### What you should do
Return the entries in their entirety, precisely as given.

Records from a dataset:
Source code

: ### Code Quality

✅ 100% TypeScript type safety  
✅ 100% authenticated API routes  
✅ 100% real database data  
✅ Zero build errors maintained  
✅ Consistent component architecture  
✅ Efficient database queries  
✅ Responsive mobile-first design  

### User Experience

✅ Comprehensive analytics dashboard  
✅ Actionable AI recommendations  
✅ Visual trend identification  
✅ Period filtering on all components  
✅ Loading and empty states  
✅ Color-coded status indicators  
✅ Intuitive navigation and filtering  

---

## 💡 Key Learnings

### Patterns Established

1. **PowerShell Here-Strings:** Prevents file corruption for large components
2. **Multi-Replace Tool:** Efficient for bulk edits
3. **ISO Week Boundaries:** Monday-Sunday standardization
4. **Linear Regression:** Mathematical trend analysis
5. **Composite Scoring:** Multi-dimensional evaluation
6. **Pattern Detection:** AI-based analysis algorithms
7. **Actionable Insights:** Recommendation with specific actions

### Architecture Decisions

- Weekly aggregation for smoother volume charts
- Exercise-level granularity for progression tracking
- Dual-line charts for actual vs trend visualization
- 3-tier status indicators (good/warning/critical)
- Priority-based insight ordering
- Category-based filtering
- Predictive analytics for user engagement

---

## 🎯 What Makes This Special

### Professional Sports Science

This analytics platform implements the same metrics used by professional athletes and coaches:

### Output
Source code

: ### Code Quality

✅ 100% TypeScript type safety  
✅ 100% authenticated API routes  
✅ 100% real database data  
✅ Zero build errors maintained  
✅ Consistent component architecture  
✅ Efficient database queries  
✅ Responsive mobile-first design  

### User Experience

✅ Comprehensive analytics dashboard  
✅ Actionable AI recommendations  
✅ Visual trend identification  
✅ Period filtering on all components  
✅ Loading and empty states  
✅ Color-coded status indicators  
✅ Intuitive navigation and filtering  

---

## 💡 Key Learnings

### Patterns Established

1. **PowerShell Here-Strings:** Prevents file corruption for large components
2. **Multi-Replace Tool:** Efficient for bulk edits
3. **ISO Week Boundaries:** Monday-Sunday standardization
4. **Linear Regression:** Mathematical trend analysis
5. **Composite Scoring:** Multi-dimensional evaluation
6. **Pattern Detection:** AI-based analysis algorithms
7. **Actionable Insights:** Recommendation with specific actions

### Architecture Decisions

- Weekly aggregation for smoother volume charts
- Exercise-level granularity for progression tracking
- Dual-line charts for actual vs trend visualization
- 3-tier status indicators (good/warning/critical)
- Priority-based insight ordering
- Category-based filtering
- Predictive analytics for user engagement

---

## 🎯 What Makes This Special

### Professional Sports Science

This analytics platform implements the same metrics used by professional athletes and coaches:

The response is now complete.